The Evolution of Pre-training Objectives for Large Language Models

Masked Language Modelling (MLM) has been the dominant pre-training objective for text encoders for years, ever since the introduction of architectures like BERT. While effective, this approach tends to generate representations strongly anchored to the surface-form identity of tokens, rather than capturing deeper semantic structure. This limitation can hinder Large Language Models' (LLM) ability to understand complex contextual nuances and generalize robustly across different domains.

The need to overcome these constraints has driven research towards new methodologies. The goal is to develop LLMs that do not merely predict the next word or fill in blanks, but rather build a more abstract and conceptual understanding of language. This is particularly relevant for companies operating with sensitive or proprietary data, where the fidelity and depth of semantic representation are crucial for analysis, retrieval, and text generation applications.

A New Hybrid Objective: JEPA and MLM Combined

Inspired by the success of Joint Embedding Predictive Architectures (JEPA) in the fields of vision and audio, researchers have proposed an innovative hybrid pre-training objective. This approach combines a latent-space prediction loss, typical of JEPA architectures, with the traditional MLM objective. Both objectives operate on a single shared encoder, and a learnable scalar parameter dynamically balances the two contributions during the training process.

To evaluate the effectiveness of this methodology, both a hybrid model and an MLM-only baseline were pre-trained. The training was conducted on English Wikipedia, using identical architectures and the same compute budget, leveraging NVIDIA H100 GPUs. The use of high-end hardware like the H100 underscores the computational intensity required for LLM pre-training and the need for robust infrastructure, a key aspect for on-premise deployment strategies.

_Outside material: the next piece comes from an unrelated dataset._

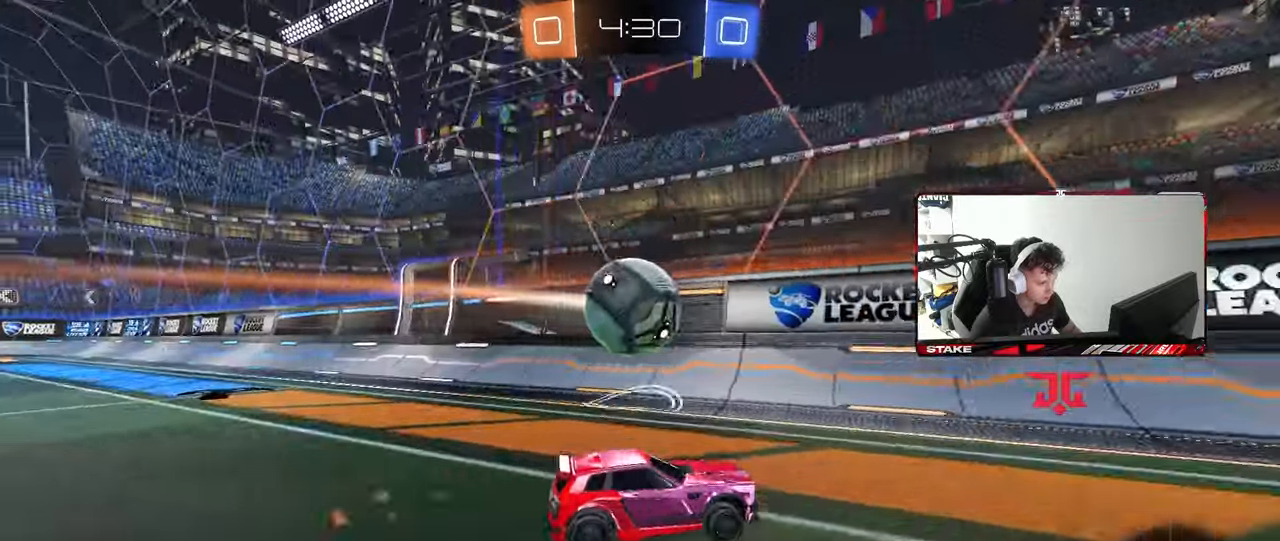
{"keys": ["w"], "mouse": [], "mouse_move": "still", "events": [[100, "d", "down"], [200, "mouse_left", "up"], [383, "d", "up"]]}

Representation Analysis and Semantic Advantages

An in-depth analysis of the representations, performed across five GLUE benchmarks (SST-2, MRPC, MNLI, CoLA, STS-B) and using four different pooling strategies, revealed significant differences. The hybrid encoder produces notably more uniform embeddings, with a uniformity value less than -0.16 compared to -0.05 for pure MLM. This increased uniformity indicates a better distribution of representations in the latent space, potentially improving the model's ability to distinguish between semantically distinct concepts.

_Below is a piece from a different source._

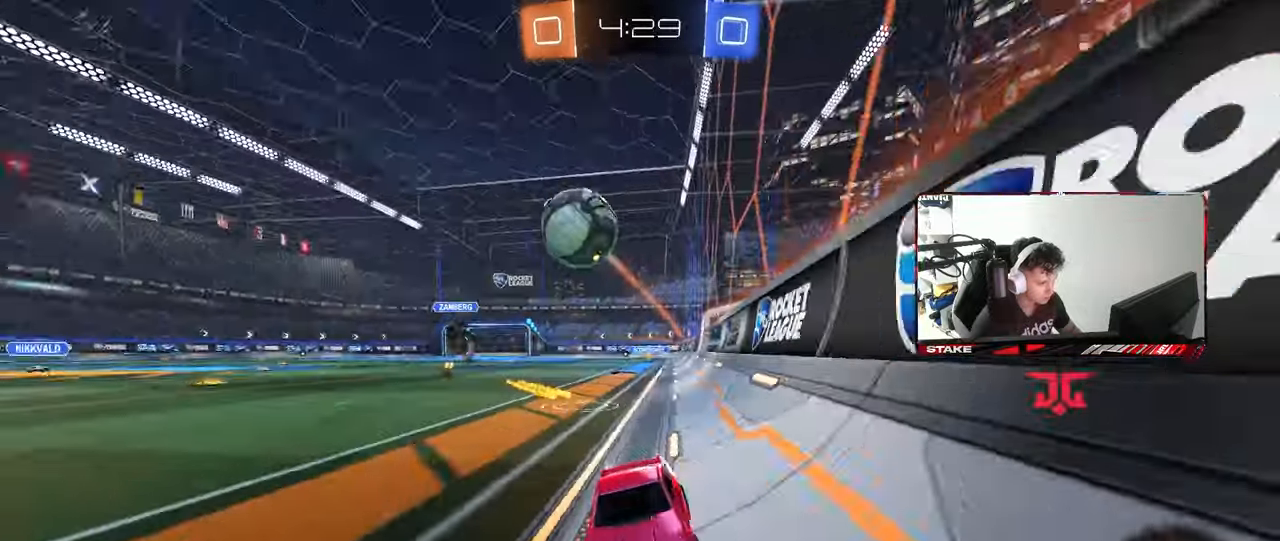
{"keys": ["w"], "mouse": [], "mouse_move": "still", "events": [[33, "d", "down"], [217, "d", "up"], [400, "d", "down"], [500, "d", "up"]]}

Furthermore, the hybrid model exhibits richer spectral geometry under max pooling, encodes less surface-level lexical information, and achieves a more effective balance between semantic and lexical understanding. Although downstream accuracy measured with linear-probe was similar between the two approaches, the geometric differences are consistent and significant. This suggests that the JEPA predictive objective reshapes the latent space in ways that standard accuracy metrics alone cannot fully capture, offering a more solid foundation for fine-tuning and adaptation to specific tasks.

Implications for On-Premise Deployment and Data Sovereignty

The findings of this research have direct implications for organizations evaluating LLM deployment in on-premise or hybrid environments. The ability to generate more uniform and semantically rich embeddings can translate into more robust and interpretable models, a crucial advantage for sectors with stringent compliance and data sovereignty requirements. An LLM with a deep understanding of semantics is less prone to "hallucinate" or produce misleading responses, a fundamental aspect when handling proprietary or sensitive information.

Investing in hardware like NVIDIA H100 for on-premise pre-training and inference becomes even more justified if it allows for training models with superior intrinsic qualities, even if not immediately visible in superficial accuracy metrics. For those evaluating on-premise deployment, AI-RADAR offers analytical frameworks on /llm-onpremise to understand the trade-offs between different architectures and pre-training objectives, helping to make informed decisions that balance TCO, performance, and data control. Research continues to explore how to optimize pre-training objectives to unlock the full potential of LLMs in critical enterprise contexts.